For many analysts, any physical interaction between analyst and patient is off-limits. A handshake initiated by the patient is usually considered the most acceptable form of physical interaction while erotic interaction, at the other end of the spectrum, can result in the forfeiting of a professional license and possibly more. But what about physical interactions that fall between the two poles? While some therapists consider that even a pat on the back exceeds acceptable professional boundaries, others tend to be more flexible about physical encouragement.
As analysts, comfort can serve as a barometer when we are faced with any form of physical interaction with a patient. A physical response by the analyst that’s tentative, awkward or uncomfortable may cause a rupture in the treatment. When I am presented with a physical request by the analysand that makes me uncomfortable, I explore the meaning of the overture with the analysand to disarm the awkwardness. Although I do not feel uncomfortable with a handshake, if I did, I would articulate my hesitation rather than reveal any tentativeness in an awkward action.
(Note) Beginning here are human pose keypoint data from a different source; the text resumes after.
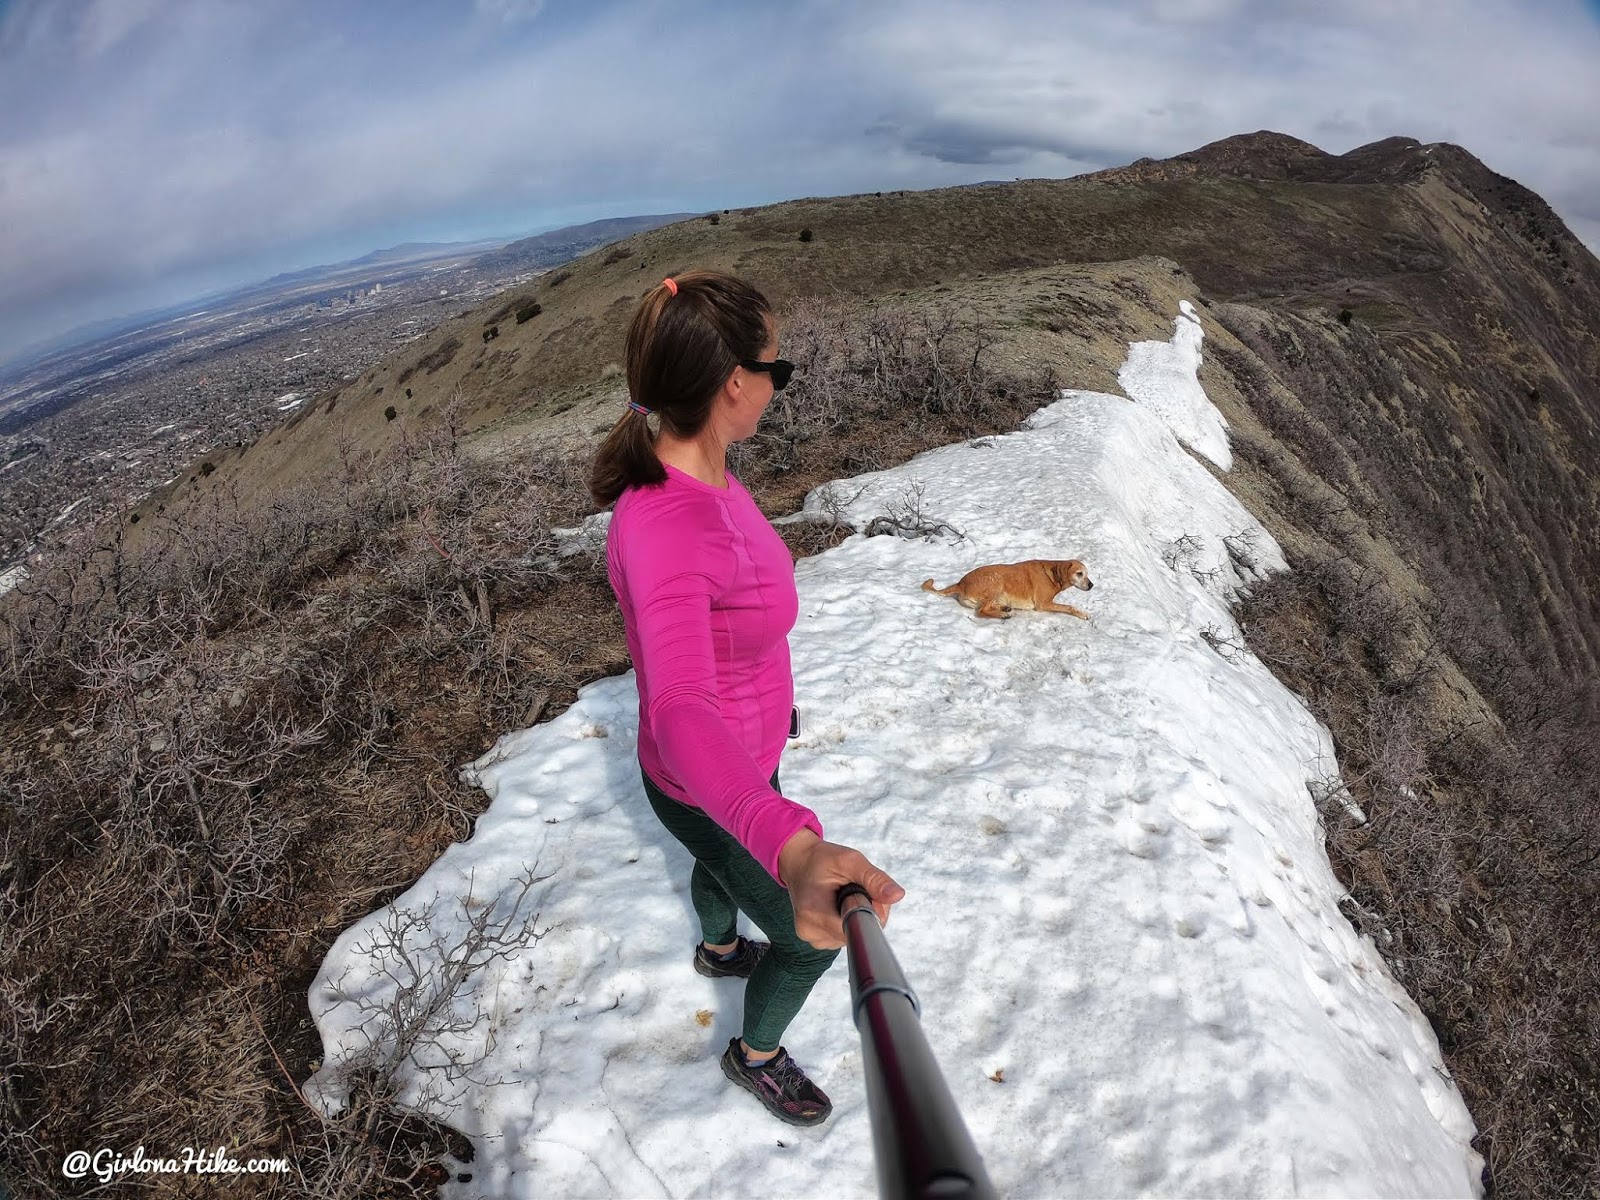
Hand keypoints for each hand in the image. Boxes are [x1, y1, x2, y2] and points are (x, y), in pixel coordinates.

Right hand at [778, 829, 904, 949]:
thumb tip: (897, 895)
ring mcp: (812, 938)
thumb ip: (873, 878)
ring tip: (845, 895)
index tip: (868, 895)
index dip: (870, 914)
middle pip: (856, 934)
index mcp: (814, 911)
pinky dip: (848, 921)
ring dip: (857, 917)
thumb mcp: (849, 860)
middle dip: (866, 913)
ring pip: (852, 936)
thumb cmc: (822, 859)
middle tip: (857, 889)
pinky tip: (839, 905)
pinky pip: (843, 936)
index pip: (856, 929)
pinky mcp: (817, 939)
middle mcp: (810, 931)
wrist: (798, 863)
With a physical overture, I always follow the patient’s lead. Handshakes, initiated by male patients as a gesture of thanks, are not uncommon at the end of a session. Typically, I refrain from responding physically to other physical overtures or requests and instead tend to explore them in the course of the analysis. One exception was when I worked with terminally ill patients in their homes. In these instances, my therapeutic boundaries become much more fluid since any rigidity can feel unnatural and be experienced as non-empathic.
I once had a patient who for many years talked about the distance between us and about his strong desire to hold my hand. He claimed that my holding his hand would help him feel connected and comforted. At some point I realized that my declining his request was stalling the treatment. One session, after talking again about the request, I agreed to take the risk. I came and sat next to him and gently took his hand, but when I took his hand I immediately felt awkward and hesitant about how long to hold it. When should I pull my hand away? Should I wait until he pulled his hand away? I suddenly realized there would be a rupture when I took my hand away. After about 30 seconds, I gently pulled away and sat back down in my chair. What I thought would fulfill an aching need turned into rejection. Although for years we had talked about and explored the need, the decision I made to satisfy that need, with the best intentions, backfired. Eventually we recovered from the rupture the handholding had caused and I learned about the power and risk of satisfying even the most basic of physical requests.
The experience with my patient was illuminating. And while I still have set ideas about the role physicality plays in treatment, I am open to the power of touch in the therapeutic setting.